**Task requirements**
Reproduce the text lines of every row below verbatim, character for character. Omit the pictures.

**Dataset extract**
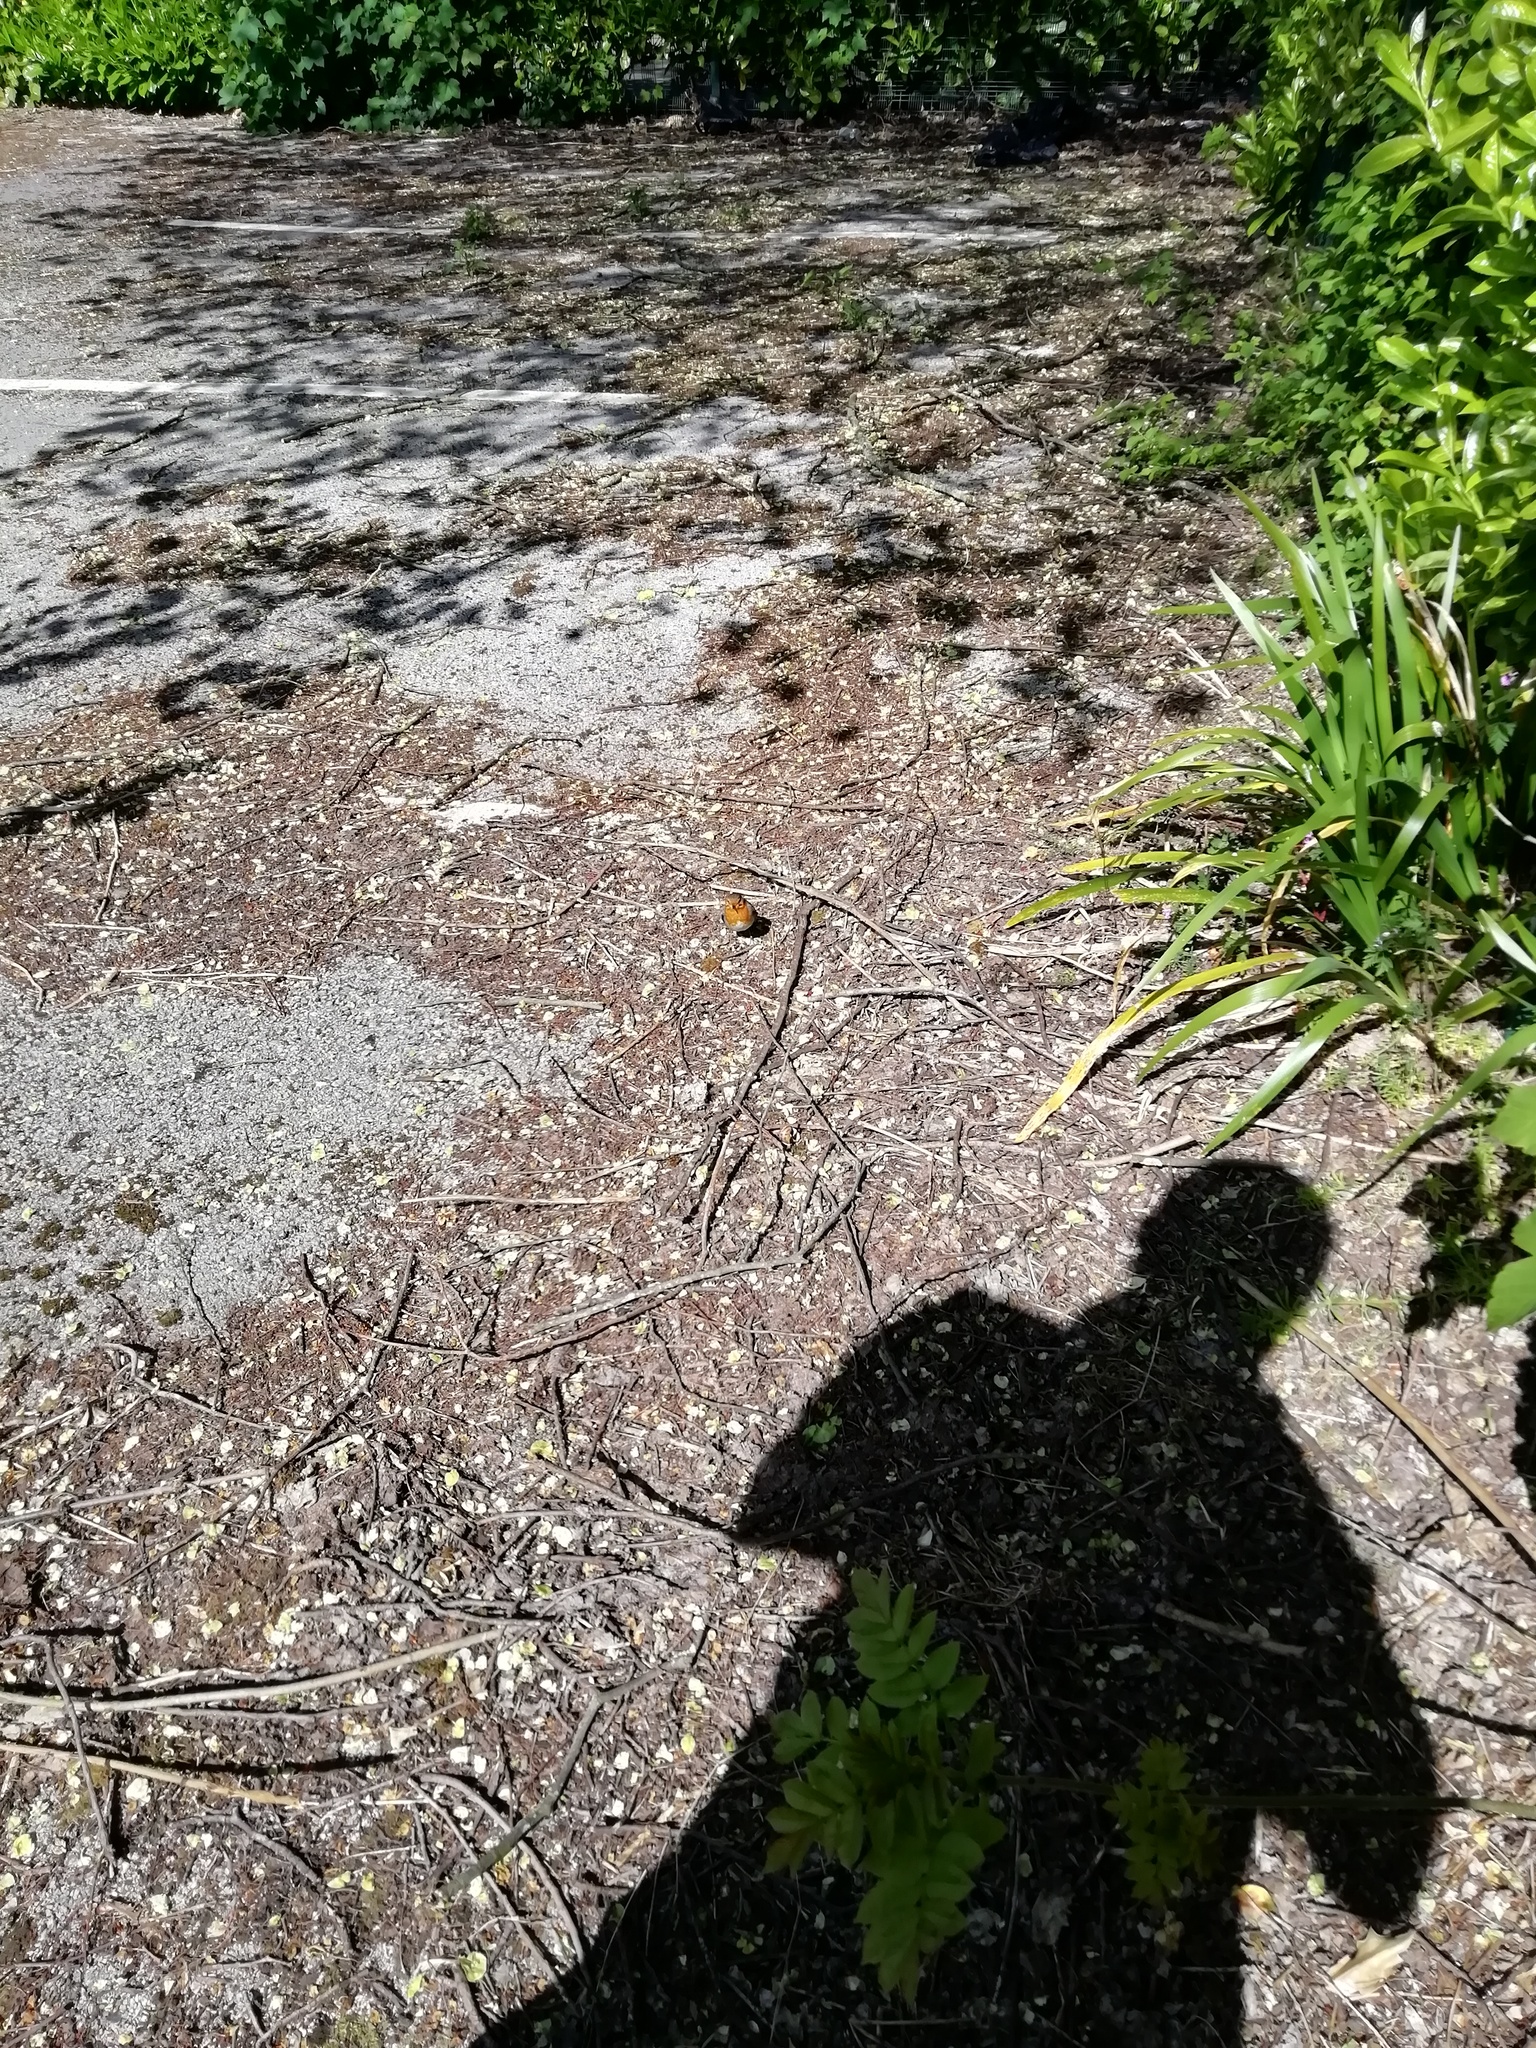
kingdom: Animalia
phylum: Chordata
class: Aves
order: Passeriformes
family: Muscicapidae
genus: Erithacus
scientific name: Erithacus rubecula
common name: European robin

**Right answer**
kingdom: Animalia
phylum: Chordata
class: Aves
order: Passeriformes
family: Muscicapidae
genus: Erithacus
scientific name: Erithacus rubecula
common name: European robin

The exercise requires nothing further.